> GIVEN TASK: Are you able to quote each entry exactly as written?

[Stored items]
======

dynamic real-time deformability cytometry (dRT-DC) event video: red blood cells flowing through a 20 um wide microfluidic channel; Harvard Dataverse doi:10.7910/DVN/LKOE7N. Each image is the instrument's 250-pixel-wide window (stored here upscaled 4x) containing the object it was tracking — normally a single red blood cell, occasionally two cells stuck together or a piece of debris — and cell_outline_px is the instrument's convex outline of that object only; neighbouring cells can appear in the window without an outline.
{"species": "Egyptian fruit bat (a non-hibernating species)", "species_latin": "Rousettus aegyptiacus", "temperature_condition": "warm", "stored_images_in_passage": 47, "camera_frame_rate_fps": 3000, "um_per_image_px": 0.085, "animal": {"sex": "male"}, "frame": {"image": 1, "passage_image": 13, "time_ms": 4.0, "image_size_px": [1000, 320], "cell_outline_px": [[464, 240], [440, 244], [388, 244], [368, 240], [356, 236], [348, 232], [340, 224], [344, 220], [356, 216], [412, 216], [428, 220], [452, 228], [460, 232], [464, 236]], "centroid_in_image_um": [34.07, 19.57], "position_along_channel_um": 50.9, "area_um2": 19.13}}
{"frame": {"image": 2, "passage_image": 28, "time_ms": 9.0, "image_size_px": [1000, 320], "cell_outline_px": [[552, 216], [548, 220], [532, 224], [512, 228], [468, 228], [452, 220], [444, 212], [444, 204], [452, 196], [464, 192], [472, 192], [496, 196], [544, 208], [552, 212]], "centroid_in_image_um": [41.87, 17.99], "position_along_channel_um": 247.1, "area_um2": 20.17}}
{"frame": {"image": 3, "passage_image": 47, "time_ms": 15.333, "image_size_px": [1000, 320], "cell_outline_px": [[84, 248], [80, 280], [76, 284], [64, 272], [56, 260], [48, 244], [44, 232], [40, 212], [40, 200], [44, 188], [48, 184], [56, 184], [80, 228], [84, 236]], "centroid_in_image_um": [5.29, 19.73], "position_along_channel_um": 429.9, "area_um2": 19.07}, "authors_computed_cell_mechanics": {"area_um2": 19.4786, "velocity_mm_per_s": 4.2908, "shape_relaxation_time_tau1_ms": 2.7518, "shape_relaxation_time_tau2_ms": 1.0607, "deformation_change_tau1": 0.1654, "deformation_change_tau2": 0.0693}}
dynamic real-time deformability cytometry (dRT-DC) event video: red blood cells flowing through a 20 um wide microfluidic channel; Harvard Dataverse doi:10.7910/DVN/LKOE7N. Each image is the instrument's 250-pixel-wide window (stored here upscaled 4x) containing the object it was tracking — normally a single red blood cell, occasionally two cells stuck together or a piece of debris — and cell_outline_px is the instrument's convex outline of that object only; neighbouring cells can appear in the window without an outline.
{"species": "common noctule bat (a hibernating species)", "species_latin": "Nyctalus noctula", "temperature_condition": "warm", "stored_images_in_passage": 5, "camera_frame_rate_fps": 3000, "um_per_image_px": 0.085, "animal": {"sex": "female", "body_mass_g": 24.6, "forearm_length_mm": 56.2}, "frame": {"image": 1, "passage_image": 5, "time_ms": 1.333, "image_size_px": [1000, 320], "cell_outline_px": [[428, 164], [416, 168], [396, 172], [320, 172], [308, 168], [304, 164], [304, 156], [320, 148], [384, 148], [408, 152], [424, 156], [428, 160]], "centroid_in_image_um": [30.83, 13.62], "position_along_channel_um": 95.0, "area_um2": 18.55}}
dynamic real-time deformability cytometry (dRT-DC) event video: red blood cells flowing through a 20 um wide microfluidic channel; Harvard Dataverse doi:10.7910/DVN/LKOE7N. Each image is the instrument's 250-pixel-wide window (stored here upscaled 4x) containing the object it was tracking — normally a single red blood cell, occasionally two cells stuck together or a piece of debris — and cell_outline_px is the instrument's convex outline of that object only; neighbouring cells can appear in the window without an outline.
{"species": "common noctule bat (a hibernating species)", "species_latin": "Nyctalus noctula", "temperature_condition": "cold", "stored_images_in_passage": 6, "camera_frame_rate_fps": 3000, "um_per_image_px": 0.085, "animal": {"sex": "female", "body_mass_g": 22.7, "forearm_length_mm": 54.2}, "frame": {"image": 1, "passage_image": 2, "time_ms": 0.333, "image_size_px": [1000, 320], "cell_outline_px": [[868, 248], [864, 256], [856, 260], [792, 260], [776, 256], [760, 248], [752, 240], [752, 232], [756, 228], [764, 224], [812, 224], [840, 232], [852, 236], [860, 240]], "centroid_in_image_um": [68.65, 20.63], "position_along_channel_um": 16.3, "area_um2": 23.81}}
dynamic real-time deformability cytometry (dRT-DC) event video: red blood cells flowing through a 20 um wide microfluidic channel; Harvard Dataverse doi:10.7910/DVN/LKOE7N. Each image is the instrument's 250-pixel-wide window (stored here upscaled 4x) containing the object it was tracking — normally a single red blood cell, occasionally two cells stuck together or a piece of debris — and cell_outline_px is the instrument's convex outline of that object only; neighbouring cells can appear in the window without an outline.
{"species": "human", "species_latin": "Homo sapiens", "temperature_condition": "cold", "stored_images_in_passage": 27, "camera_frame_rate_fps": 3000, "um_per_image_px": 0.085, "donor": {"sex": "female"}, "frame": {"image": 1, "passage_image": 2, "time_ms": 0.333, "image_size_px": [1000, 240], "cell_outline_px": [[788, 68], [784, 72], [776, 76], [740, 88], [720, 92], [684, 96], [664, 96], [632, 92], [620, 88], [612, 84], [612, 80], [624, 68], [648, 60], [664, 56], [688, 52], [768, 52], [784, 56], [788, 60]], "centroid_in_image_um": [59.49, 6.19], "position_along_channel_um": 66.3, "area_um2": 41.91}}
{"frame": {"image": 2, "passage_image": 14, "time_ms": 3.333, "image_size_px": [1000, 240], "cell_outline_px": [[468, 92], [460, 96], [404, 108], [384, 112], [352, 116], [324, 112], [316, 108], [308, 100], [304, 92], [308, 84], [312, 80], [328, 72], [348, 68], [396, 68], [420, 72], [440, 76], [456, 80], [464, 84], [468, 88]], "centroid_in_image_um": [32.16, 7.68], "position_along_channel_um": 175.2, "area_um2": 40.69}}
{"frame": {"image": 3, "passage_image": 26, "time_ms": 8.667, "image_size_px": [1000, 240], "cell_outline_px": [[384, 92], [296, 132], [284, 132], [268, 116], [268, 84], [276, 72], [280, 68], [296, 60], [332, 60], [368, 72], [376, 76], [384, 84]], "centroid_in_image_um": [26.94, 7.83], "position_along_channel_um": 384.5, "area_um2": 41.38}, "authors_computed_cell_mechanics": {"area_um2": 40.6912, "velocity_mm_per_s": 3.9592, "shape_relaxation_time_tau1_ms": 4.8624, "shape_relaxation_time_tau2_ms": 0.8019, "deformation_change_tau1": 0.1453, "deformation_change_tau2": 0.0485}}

======

> RESULT:
dynamic real-time deformability cytometry (dRT-DC) event video: red blood cells flowing through a 20 um wide microfluidic channel; Harvard Dataverse doi:10.7910/DVN/LKOE7N. Each image is the instrument's 250-pixel-wide window (stored here upscaled 4x) containing the object it was tracking — normally a single red blood cell, occasionally two cells stuck together or a piece of debris — and cell_outline_px is the instrument's convex outline of that object only; neighbouring cells can appear in the window without an outline.
{"species": "Egyptian fruit bat (a non-hibernating species)", "species_latin": "Rousettus aegyptiacus", "temperature_condition": "warm", "stored_images_in_passage": 47, "camera_frame_rate_fps": 3000, "um_per_image_px": 0.085, "animal": {"sex": "male"}, "frame": {"image": 1, "passage_image": 13, "time_ms": 4.0, "image_size_px": [1000, 320], "cell_outline_px": [[464, 240], [440, 244], [388, 244], [368, 240], [356, 236], [348, 232], [340, 224], [344, 220], [356, 216], [412, 216], [428, 220], [452, 228], [460, 232], [464, 236]], "centroid_in_image_um": [34.07, 19.57], "position_along_channel_um": 50.9, "area_um2": 19.13}}
{"frame": {"image": 2, "passage_image": 28, "time_ms": 9.0, "image_size_px": [1000, 320], "cell_outline_px": [[552, 216], [548, 220], [532, 224], [512, 228], [468, 228], [452, 220], [444, 212], [444, 204], [452, 196], [464, 192], [472, 192], [496, 196], [544, 208], [552, 212]], "centroid_in_image_um": [41.87, 17.99], "position_along_channel_um": 247.1, "area_um2": 20.17}}
{"frame": {"image": 3, "passage_image": 47, "time_ms": 15.333, "image_size_px": [1000, 320], "cell_outline_px": [[84, 248], [80, 280], [76, 284], [64, 272], [56, 260], [48, 244], [44, 232], [40, 212], [40, 200], [44, 188], [48, 184], [56, 184], [80, 228], [84, 236]], "centroid_in_image_um": [5.29, 19.73], "position_along_channel_um": 429.9, "area_um2": 19.07}, "authors_computed_cell_mechanics": {"area_um2": 19.4786, "velocity_mm_per_s": 4.2908, "shape_relaxation_time_tau1_ms": 2.7518, "shape_relaxation_time_tau2_ms": 1.0607, "deformation_change_tau1": 0.1654, "deformation_change_tau2": 0.0693}}
dynamic real-time deformability cytometry (dRT-DC) event video: red blood cells flowing through a 20 um wide microfluidic channel; Harvard Dataverse doi:10.7910/DVN/LKOE7N. Each image is the instrument's 250-pixel-wide window (stored here upscaled 4x) containing the object it was tracking — normally a single red blood cell, occasionally two cells stuck together or a piece of debris — and cell_outline_px is the instrument's convex outline of that object only; neighbouring cells can appear in the window without an outline.
{"species": "common noctule bat (a hibernating species)", "species_latin": "Nyctalus noctula", "temperature_condition": "warm", "stored_images_in_passage": 5, "camera_frame_rate_fps": 3000, "um_per_image_px": 0.085, "animal": {"sex": "female", "body_mass_g": 24.6, "forearm_length_mm": 56.2}, "frame": {"image": 1, "passage_image": 5, "time_ms": 1.333, "image_size_px": [1000, 320], "cell_outline_px": [[428, 164], [416, 168], [396, 172], [320, 172], [308, 168], [304, 164], [304, 156], [320, 148], [384, 148], [408, 152], [424, 156], [428, 160]], "centroid_in_image_um": [30.83, 13.62], "position_along_channel_um": 95.0, "area_um2": 18.55}}
dynamic real-time deformability cytometry (dRT-DC) event video: red blood cells flowing through a 20 um wide microfluidic channel; Harvard Dataverse doi:10.7910/DVN/LKOE7N. Each image is the instrument's 250-pixel-wide window (stored here upscaled 4x) containing the object it was tracking — normally a single red blood cell, occasionally two cells stuck together or a piece of debris — and cell_outline_px is the instrument's convex outline of that object only; neighbouring cells can appear in the window without an outline.
{"species": "common noctule bat (a hibernating species)", "species_latin": "Nyctalus noctula", "temperature_condition": "cold", "stored_images_in_passage": 6, "camera_frame_rate_fps": 3000, "um_per_image_px": 0.085, "animal": {"sex": "female", "body_mass_g": 22.7, "forearm_length_mm": 54.2}, "frame": {"image": 1, "passage_image": 2, "time_ms": 0.333, "image_size_px": [1000, 320], "cell_outline_px": [[868, 248], [864, 256], [856, 260], [792, 260], [776, 256], [760, 248], [752, 240], [752, 232], [756, 228], [764, 224], [812, 224], [840, 232], [852, 236], [860, 240]], "centroid_in_image_um": [68.65, 20.63], "position_along_channel_um": 16.3, "area_um2": 23.81}}
dynamic real-time deformability cytometry (dRT-DC) event video: red blood cells flowing through a 20 um wide microfluidic channel; Harvard Dataverse doi:10.7910/DVN/LKOE7N. Each image is the instrument's 250-pixel-wide window (stored here upscaled 4x) containing the object it was tracking — normally a single red blood cell, occasionally two cells stuck together or a piece of debris — and cell_outline_px is the instrument's convex outline of that object only; neighbouring cells can appear in the window without an outline.
{"species": "human", "species_latin": "Homo sapiens", "temperature_condition": "cold", "stored_images_in_passage": 27, "camera_frame_rate_fps": 3000, "um_per_image_px": 0.085, "donor": {"sex": "female"}, "frame": {"image": 1, "passage_image": 2, "time_ms": 0.333, "image_size_px": [1000, 240], "cell_outline_px": [[788, 68], [784, 72], [776, 76], [740, 88], [720, 92], [684, 96], [664, 96], [632, 92], [620, 88], [612, 84], [612, 80], [624, 68], [648, 60], [664, 56], [688, 52], [768, 52], [784, 56], [788, 60]], "centroid_in_image_um": [59.49, 6.19], "position_along_channel_um": 66.3, "area_um2": 41.91}}
{"frame": {"image": 2, "passage_image": 14, "time_ms": 3.333, "image_size_px": [1000, 240], "cell_outline_px": [[468, 92], [460, 96], [404, 108], [384, 112], [352, 116], [324, 112], [316, 108], [308, 100], [304, 92], [308, 84], [312, 80], [328, 72], [348, 68], [396, 68], [420, 72], [440, 76], [456, 80], [464, 84], [468, 88]], "centroid_in_image_um": [32.16, 7.68], "position_along_channel_um": 175.2, "area_um2": 40.69}}
{"frame": {"image": 3, "passage_image": 26, "time_ms": 8.667, "image_size_px": [1000, 240], "cell_outline_px": [[384, 92], [296, 132], [284, 132], [268, 116], [268, 84], [276, 72], [280, 68], [296, 60], [332, 60], [368, 72], [376, 76], [384, 84]], "centroid_in_image_um": [26.94, 7.83], "position_along_channel_um": 384.5, "area_um2": 41.38}, "authors_computed_cell_mechanics": {"area_um2": 40.6912, "velocity_mm_per_s": 3.9592, "shape_relaxation_time_tau1_ms": 4.8624, "shape_relaxation_time_tau2_ms": 0.8019, "deformation_change_tau1": 0.1453, "deformation_change_tau2": 0.0485}}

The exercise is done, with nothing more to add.